53 Great Films: McCabe & Mrs. Miller

McCabe & Mrs. Miller (1971) Dir: Robert Altman

During my two years of schooling at Tufts University, I enjoyed the many Film classes taught at that institution. Tufts was known for their School of Nutrition and International Law but my heart was in film. Two classes, in particular, stood out. English 301 Alfred Hitchcock was a great class but my favorite was English 302, Robert Altman’s America.

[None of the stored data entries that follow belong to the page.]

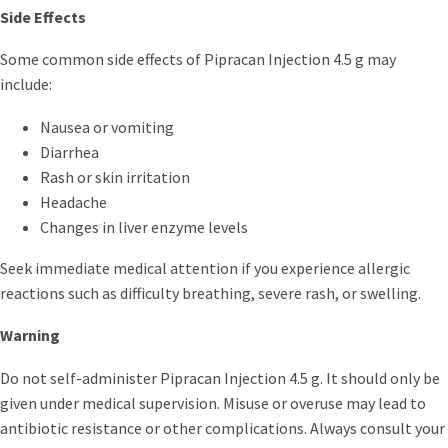
Side Effects
Some common side effects of Pipracan Injection 4.5 g may
include:
Nausea or vomiting
Diarrhea
Rash or skin irritation
Headache
Changes in liver enzyme levels
Seek immediate medical attention if you experience allergic
reactions such as difficulty breathing, severe rash, or swelling.
Warning
Do not self-administer Pipracan Injection 4.5 g. It should only be
given under medical supervision. Misuse or overuse may lead to
antibiotic resistance or other complications. Always consult your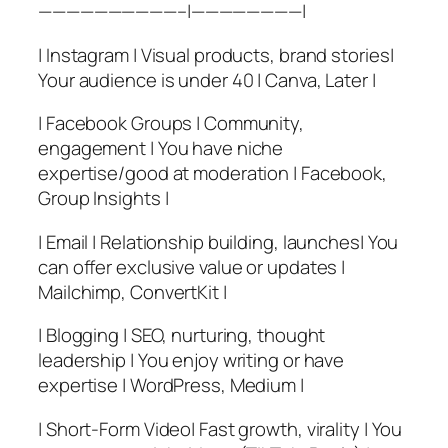
——————————–|————————|
| Instagram | Visual products, brand stories|
Your audience is under 40 | Canva, Later |
| Facebook Groups | Community,
engagement | You have niche
expertise/good at moderation | Facebook,
Group Insights |
| Email | Relationship building, launches| You
can offer exclusive value or updates |
Mailchimp, ConvertKit |
| Blogging | SEO, nurturing, thought
leadership | You enjoy writing or have
expertise | WordPress, Medium |
| Short-Form Video| Fast growth, virality | You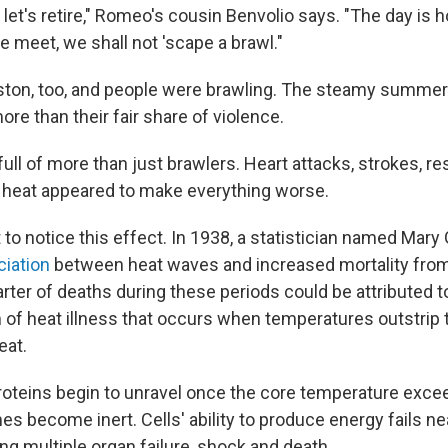
let's retire," Romeo's cousin Benvolio says. "The day is h
we meet, we shall not 'scape a brawl."
oston, too, and people were brawling. The steamy summ
re than their fair share of violence.
ull of more than just brawlers. Heart attacks, strokes, re
 heat appeared to make everything worse.
st to notice this effect. In 1938, a statistician named Mar
iation
between heat waves and increased mortality from
arter of deaths during these periods could be attributed 
of heat illness that occurs when temperatures outstrip 
eat.
proteins begin to unravel once the core temperature exc
s become inert. Cells' ability to produce energy fails ne
ng multiple organ failure, shock and death.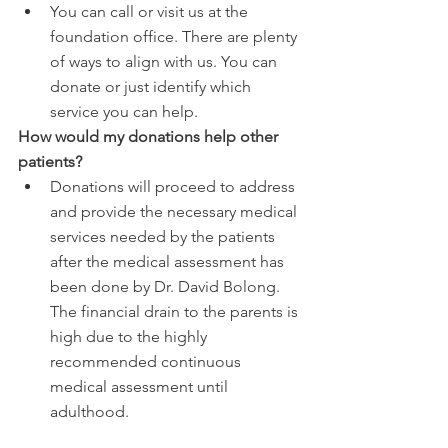
You can call or visit us at the 
foundation office. There are plenty 
of ways to align with us. You can 
donate or just identify which 
service you can help.
How would my donations help other 
patients?
Donations will proceed to address 
and provide the necessary medical 
services needed by the patients 
after the medical assessment has 
been done by Dr. David Bolong. 
The financial drain to the parents is 
high due to the highly 
recommended continuous 
medical assessment until 
adulthood.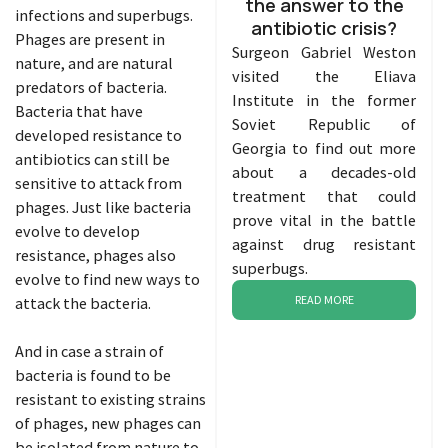
the answer to the
infections and superbugs.
antibiotic crisis?
Phages are present in
Surgeon Gabriel Weston
nature, and are natural
visited the Eliava
predators of bacteria.
Institute in the former
Bacteria that have
Soviet Republic of
developed resistance to
Georgia to find out more
antibiotics can still be
about a decades-old
sensitive to attack from
treatment that could
phages. Just like bacteria
prove vital in the battle
evolve to develop
against drug resistant
resistance, phages also
superbugs.
evolve to find new ways to
READ MORE
attack the bacteria.
And in case a strain of
bacteria is found to be
resistant to existing strains
of phages, new phages can
be isolated from nature to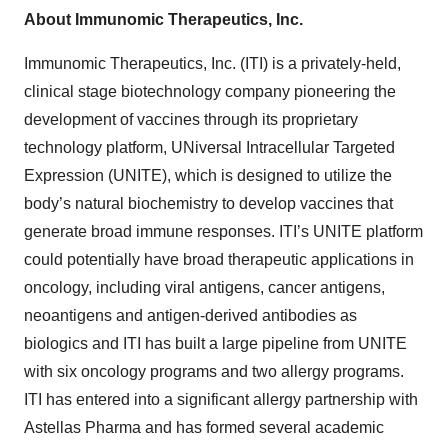
About Immunomic Therapeutics, Inc.
Immunomic Therapeutics, Inc. (ITI) is a privately-held,
clinical stage biotechnology company pioneering the
development of vaccines through its proprietary
technology platform, UNiversal Intracellular Targeted
Expression (UNITE), which is designed to utilize the
body’s natural biochemistry to develop vaccines that
generate broad immune responses. ITI’s UNITE platform
could potentially have broad therapeutic applications in
oncology, including viral antigens, cancer antigens,
neoantigens and antigen-derived antibodies as
biologics and ITI has built a large pipeline from UNITE
with six oncology programs and two allergy programs.
ITI has entered into a significant allergy partnership with
Astellas Pharma and has formed several academic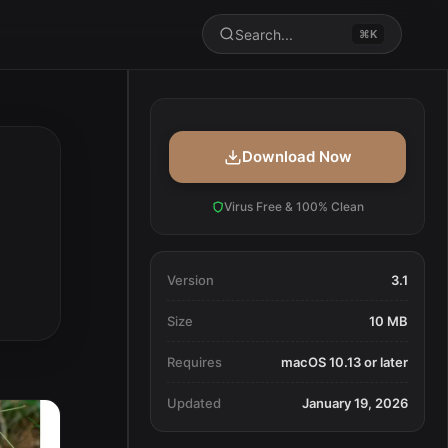
Search...
⌘K
Download Now
Virus Free & 100% Clean
Version
3.1
Size
10 MB
Requires
macOS 10.13 or later
Updated
January 19, 2026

Up until that point, I only really knew Altman through his breakthrough movie, MASH. But I would come to learn much about the iconoclastic, maverick Altman. Elliott Gould and Donald Sutherland nearly got Altman fired from directing MASH (Altman had an unusual style of filming) but once released, the film was a hit. It led him to have the power to shoot more great movies such as The Long Goodbye (Altman’s bizarre adaptation of a Raymond Chandler novel with Gould as Philip Marlowe), Nashville and later, the terrific The Player and his final great film, Gosford Park. But Altman’s true masterpiece is his 1971 classic, McCabe & Mrs. Miller.

McCabe & Mrs. Miller (1971)

A gritty, revisionist Western, McCabe… tells a tale of the Ol’ West that explores the realities of how the West was won and who won it. Confident gambler John McCabe (Warren Beatty) arrives in a small mining community and decides to open a brothel. The locals are taken in by his charisma and fast talk, but crafty prostitute Constance Miller (Julie Christie) realizes McCabe isn’t the man he portrays himself as and makes herself a partner in his business. The era of the Western was dead in Hollywood as the actors and directors who made them advanced past the ages of the audience. Invigorating an old genre, Altman brought a new view to the West and this movie showed the West’s scars and scabs and everything in between. Gene Siskel wrote, “(McCabe) is a brilliant film, not because of the story, but because of the way it’s told.” Altman portrays a West seized by losers, pimps and hookers and overran and out-muscled by big business.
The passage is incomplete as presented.